UARK-AICV / VLCAP

[ICIP 2022] VLCap: Vision-Language with Contrastive Learning for Coherent Video Paragraph Captioning
https://ieeexplore.ieee.org/document/9897766
28 stars 5 forks source link

Cannot get the same score as the score in the paper #8

Closed yueyue0401 closed 2 years ago

yueyue0401 commented 2 years ago

In the paper https://arxiv.org/pdf/2206.12972v2.pdf, this model gets: B@4: 14.00 METEOR: 17.78 CIDEr: 32.58 ROGUEr: 36.37

However, I trained this model on my machine without changing any configuration and only got: B@4: 12.11 METEOR: 16.51 CIDEr: 31.29 ROGUEr: 32.52 And I trained this model on V100 GPU

Should I change any configuration to get the highest score?

Thank you for providing this great code!

Kashu7100 commented 2 years ago

Thank you for your interest. Could you tell me which config you used?

yueyue0401 commented 2 years ago

Below is the config I used.

{
    "attention_probs_dropout_prob": 0.1,
    "batch_size": 4,
    "beam_size": 2,
    "cuda": true,
    "data_dir": "/home/perl/video-description/VLCAP/densevid_eval/anet_data",
    "debug": false,
    "dset_name": "anet",
    "ema_decay": 0.9999,
    "eval_tool_dir": "./densevid_eval",
    "exp_id": "init",
    "freeze_voc": false,
    "grad_clip": 1,
    "hidden_dropout_prob": 0.1,
    "hidden_size": 768,
    "initializer_range": 0.02,
    "intermediate_size": 768,
    "label_smoothing": 0.1,
    "layer_norm_eps": 1e-12,
    "log": "results/anet_re_init_2022_10_23_19_59_12/model",
    "lr": 0.0001,
    "lr_warmup_proportion": 0.1,
    "max_es_cnt": 10,
    "max_n_sen": 6,
    "max_t_len": 22,
    "max_v_len": 100,
    "memory_dropout_prob": 0.1,
    "mtrans": false,
    "n_best": 1,
    "n_epoch": 50,
    "n_memory_cells": 1,
    "no_cuda": false,
    "no_pin_memory": false,
    "num_attention_heads": 12,
    "num_hidden_layers": 2,
    "num_workers": 8,
    "pin_memory": true,
    "recurrent": true,
    "res_dir": "results/anet_re_init_2022_10_23_19_59_12",
    "res_root_dir": "results",
    "resume_path": null,
    "save_mode": "best",
    "save_model": "results/anet_re_init_2022_10_23_19_59_12/model",
    "seed": 2019,
    "share_wd_cls_weight": false,
    "type_vocab_size": 2,
    "untied": false,
    "use_beam": false,
    "use_env": true,
    "use_lang": true,
    "v_duration_file": "/home/perl/video-description/VLCAP/video_feature/anet_duration_frame.csv",
    "val_batch_size": 12,
    "video_feature_dir": "/home/perl/video-description/VLCAP/video_feature/anet_trainval",
    "video_feature_size": 2048,
    "voc_path": "/home/perl/video-description/VLCAP/cache/anet_vocab_clip.pt",
    "vocab_size": 10655,
    "word2idx_path": "/home/perl/video-description/VLCAP/cache/anet_word2idx.json",
    "word_vec_size": 512,
    "xl": false,
    "xl_grad": false
}

Thank you!

Kashu7100 commented 2 years ago

I am sorry to reply to you late.
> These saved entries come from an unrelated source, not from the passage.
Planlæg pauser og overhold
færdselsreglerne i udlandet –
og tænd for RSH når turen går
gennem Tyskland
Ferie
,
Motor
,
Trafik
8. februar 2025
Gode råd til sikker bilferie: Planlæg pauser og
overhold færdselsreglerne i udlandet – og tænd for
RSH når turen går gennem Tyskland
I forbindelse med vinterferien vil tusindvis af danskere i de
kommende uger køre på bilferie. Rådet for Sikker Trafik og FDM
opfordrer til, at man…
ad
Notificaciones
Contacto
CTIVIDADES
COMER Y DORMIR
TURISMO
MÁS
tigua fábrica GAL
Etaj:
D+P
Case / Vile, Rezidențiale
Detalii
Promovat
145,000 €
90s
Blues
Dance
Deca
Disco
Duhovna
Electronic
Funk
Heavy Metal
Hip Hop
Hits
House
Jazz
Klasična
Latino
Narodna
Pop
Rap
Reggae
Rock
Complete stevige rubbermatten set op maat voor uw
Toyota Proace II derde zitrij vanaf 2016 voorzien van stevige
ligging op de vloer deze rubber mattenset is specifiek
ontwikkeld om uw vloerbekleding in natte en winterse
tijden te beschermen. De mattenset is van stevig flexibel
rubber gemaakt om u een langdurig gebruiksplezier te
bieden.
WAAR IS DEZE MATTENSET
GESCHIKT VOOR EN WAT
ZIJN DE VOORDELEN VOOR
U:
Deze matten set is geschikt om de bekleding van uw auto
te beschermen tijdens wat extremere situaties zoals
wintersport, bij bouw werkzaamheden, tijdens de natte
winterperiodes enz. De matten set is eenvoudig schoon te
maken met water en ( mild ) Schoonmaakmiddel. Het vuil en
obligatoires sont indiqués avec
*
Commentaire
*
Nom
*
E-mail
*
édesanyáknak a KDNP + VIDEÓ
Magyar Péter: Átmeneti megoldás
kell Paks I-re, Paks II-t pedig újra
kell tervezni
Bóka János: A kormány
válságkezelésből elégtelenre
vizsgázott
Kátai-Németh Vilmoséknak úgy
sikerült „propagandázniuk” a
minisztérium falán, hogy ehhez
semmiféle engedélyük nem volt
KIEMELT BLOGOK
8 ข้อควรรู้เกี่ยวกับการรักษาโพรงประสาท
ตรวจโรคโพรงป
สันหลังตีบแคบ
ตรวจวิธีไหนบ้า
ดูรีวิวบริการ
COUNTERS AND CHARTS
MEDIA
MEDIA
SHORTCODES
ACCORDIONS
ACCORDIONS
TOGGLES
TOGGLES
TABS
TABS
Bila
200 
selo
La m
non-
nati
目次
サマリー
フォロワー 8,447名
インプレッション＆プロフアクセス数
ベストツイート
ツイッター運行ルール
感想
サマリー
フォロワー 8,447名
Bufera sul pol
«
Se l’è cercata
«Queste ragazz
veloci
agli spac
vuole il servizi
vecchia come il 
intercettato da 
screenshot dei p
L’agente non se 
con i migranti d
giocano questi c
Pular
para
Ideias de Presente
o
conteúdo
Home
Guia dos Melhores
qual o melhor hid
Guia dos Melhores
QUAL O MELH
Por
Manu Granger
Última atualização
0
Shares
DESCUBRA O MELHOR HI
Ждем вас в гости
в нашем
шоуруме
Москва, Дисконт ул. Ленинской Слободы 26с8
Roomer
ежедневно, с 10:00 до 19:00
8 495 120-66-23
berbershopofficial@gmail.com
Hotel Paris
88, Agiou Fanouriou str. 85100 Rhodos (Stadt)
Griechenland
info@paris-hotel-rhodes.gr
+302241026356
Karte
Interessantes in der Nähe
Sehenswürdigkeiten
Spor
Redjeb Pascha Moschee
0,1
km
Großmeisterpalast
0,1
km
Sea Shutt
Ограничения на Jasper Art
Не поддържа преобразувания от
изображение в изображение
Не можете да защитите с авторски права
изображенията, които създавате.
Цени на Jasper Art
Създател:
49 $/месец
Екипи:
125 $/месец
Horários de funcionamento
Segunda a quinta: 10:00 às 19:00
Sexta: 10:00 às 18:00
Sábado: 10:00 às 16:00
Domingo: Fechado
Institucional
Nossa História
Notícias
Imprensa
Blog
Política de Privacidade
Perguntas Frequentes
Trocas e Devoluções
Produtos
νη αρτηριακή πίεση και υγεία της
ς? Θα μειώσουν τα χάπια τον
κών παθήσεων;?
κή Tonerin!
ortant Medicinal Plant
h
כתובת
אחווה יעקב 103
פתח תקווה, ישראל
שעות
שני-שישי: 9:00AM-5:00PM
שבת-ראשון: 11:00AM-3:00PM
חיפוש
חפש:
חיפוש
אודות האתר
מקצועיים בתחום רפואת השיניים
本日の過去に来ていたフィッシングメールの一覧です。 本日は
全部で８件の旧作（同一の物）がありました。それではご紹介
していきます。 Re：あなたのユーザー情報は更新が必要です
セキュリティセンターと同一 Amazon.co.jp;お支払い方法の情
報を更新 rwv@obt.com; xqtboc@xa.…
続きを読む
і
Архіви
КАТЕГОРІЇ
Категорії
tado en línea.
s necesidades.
I have cleaned the code, so please remove the previous version that you have and clone the new code again from this repo to give it a try. Hopefully, you can get a similar score.

ltp1995 commented 1 year ago

I am sorry to reply to you late. I have cleaned the code, so please remove the previous version that you have and clone the new code again from this repo to give it a try. Hopefully, you can get a similar score.

Hi, can you directly share your generated paragraph captioning results on YC2 and activitynet datasets? (e.g., json files), i want to directly compare my results with your VLcap(ICIP2022) and VLTinT(AAAI2023) results based on automatic evaluation metrics. My email address is ltpfor1225@gmail.com, Thanks!

Kashu7100 commented 1 year ago

@ltp1995 Thank you for the inquiry, I am sorry for the late response. I didn't notice your comment on this closed issue. Please check your email.